ASSIGNMENT
Write out the records in full, exactly as given, but without the images.

Saved data entries
╔══

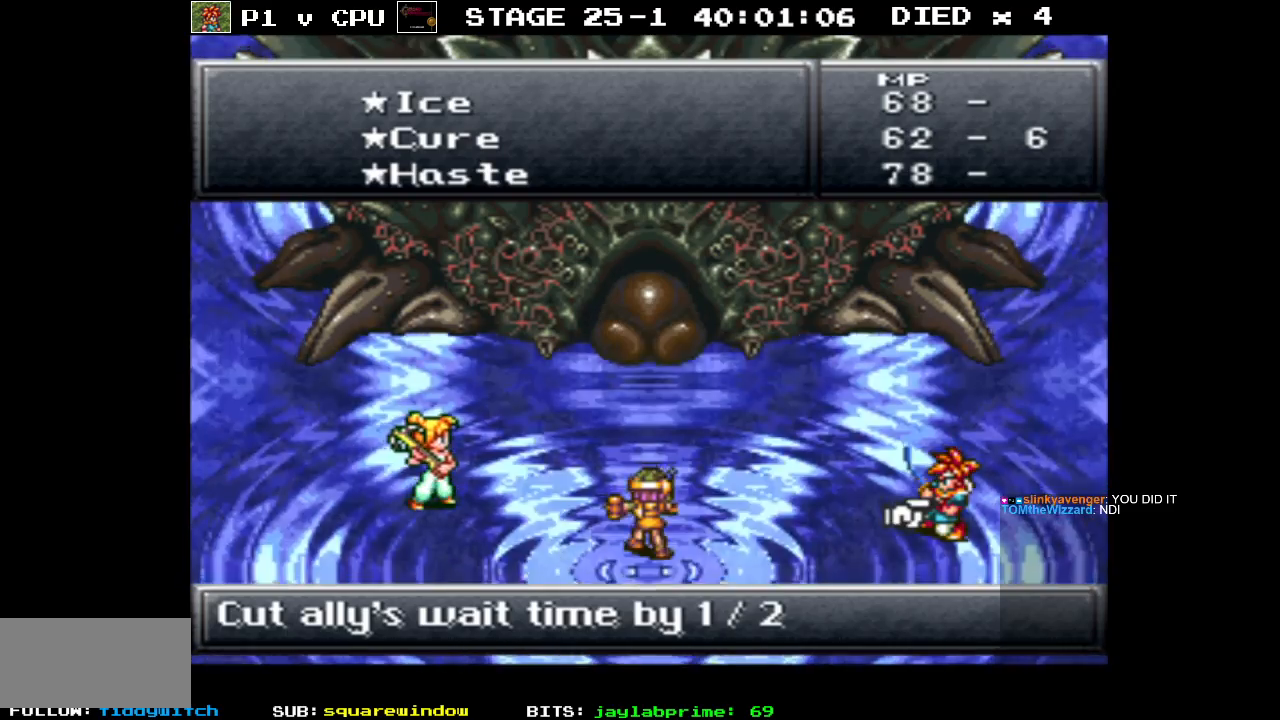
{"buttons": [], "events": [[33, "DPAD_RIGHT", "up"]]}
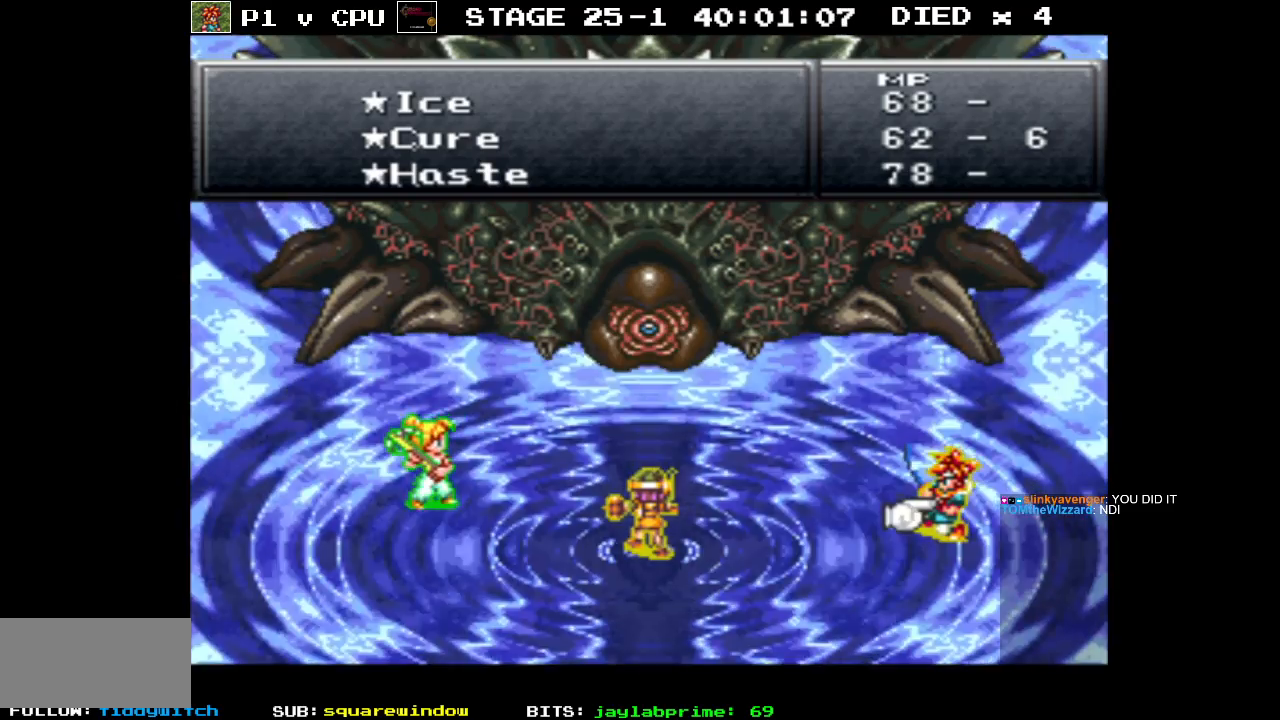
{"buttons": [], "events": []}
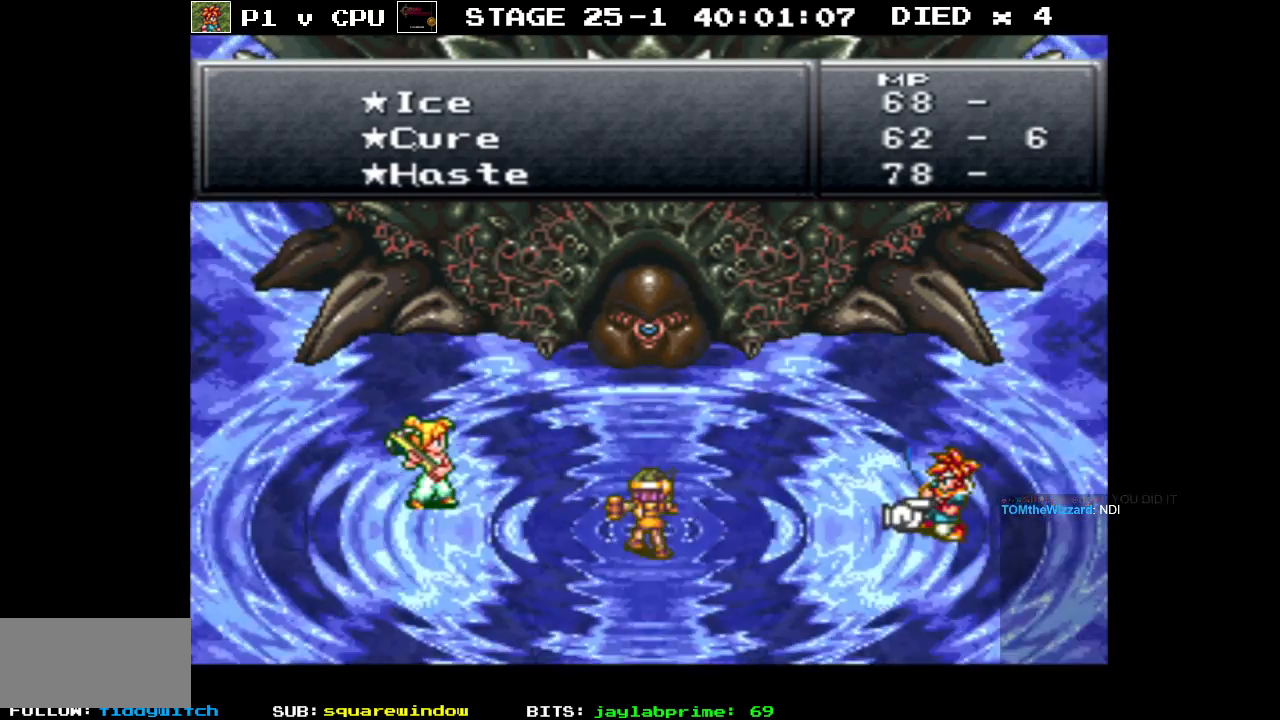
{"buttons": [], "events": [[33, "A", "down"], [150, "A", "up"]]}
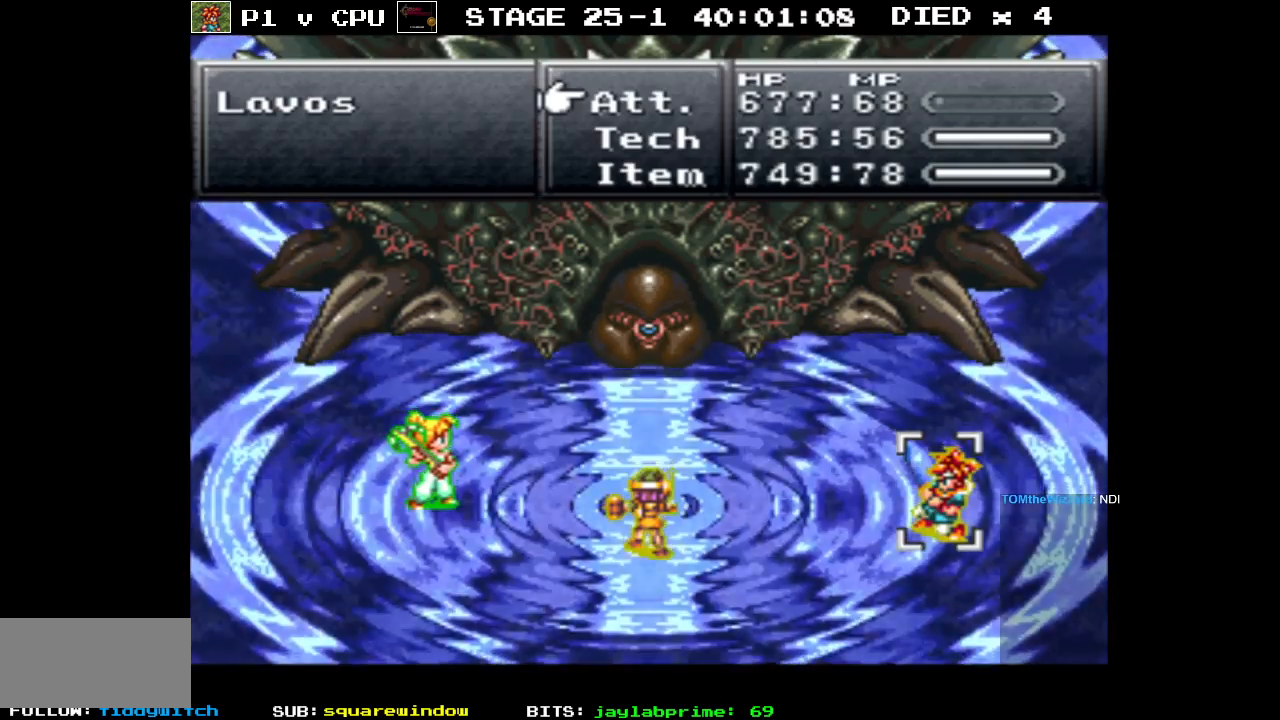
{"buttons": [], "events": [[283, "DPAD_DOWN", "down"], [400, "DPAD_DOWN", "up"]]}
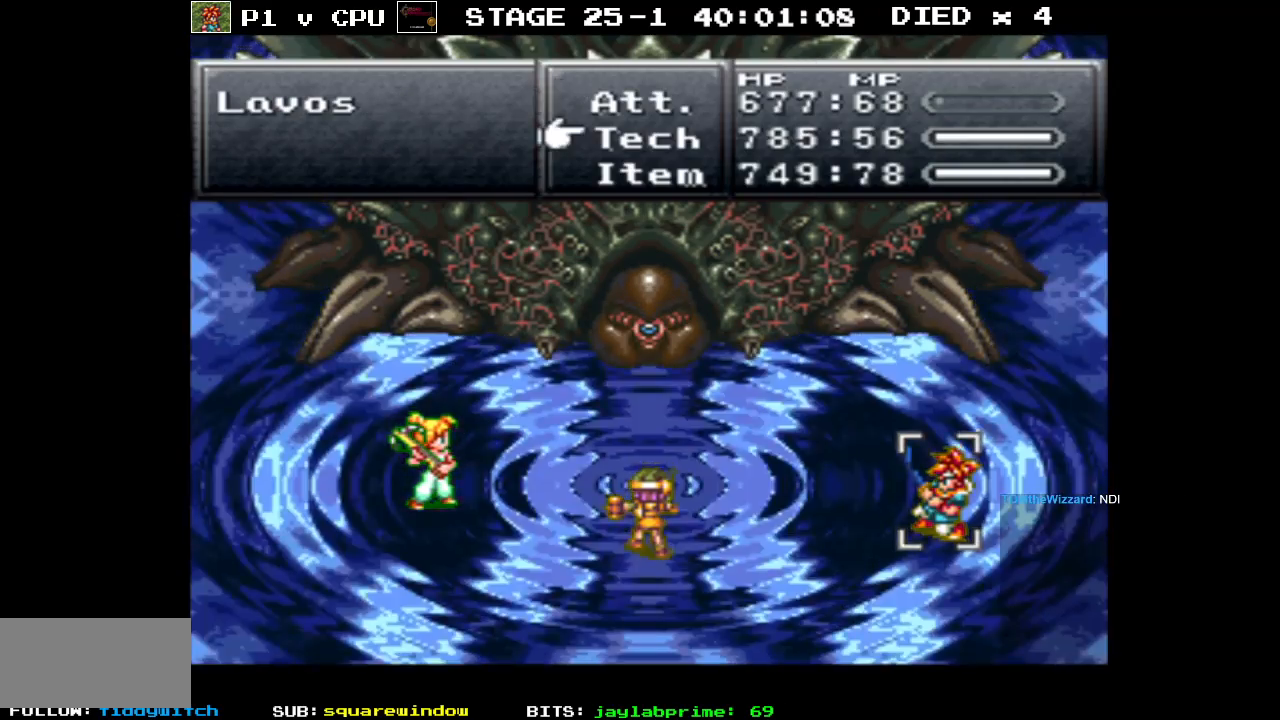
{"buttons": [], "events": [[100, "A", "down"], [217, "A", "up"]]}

╚══

TASK RESPONSE
{"buttons": [], "events": [[33, "DPAD_RIGHT", "up"]]}
{"buttons": [], "events": []}
{"buttons": [], "events": [[33, "A", "down"], [150, "A", "up"]]}
{"buttons": [], "events": [[283, "DPAD_DOWN", "down"], [400, "DPAD_DOWN", "up"]]}
{"buttons": [], "events": [[100, "A", "down"], [217, "A", "up"]]}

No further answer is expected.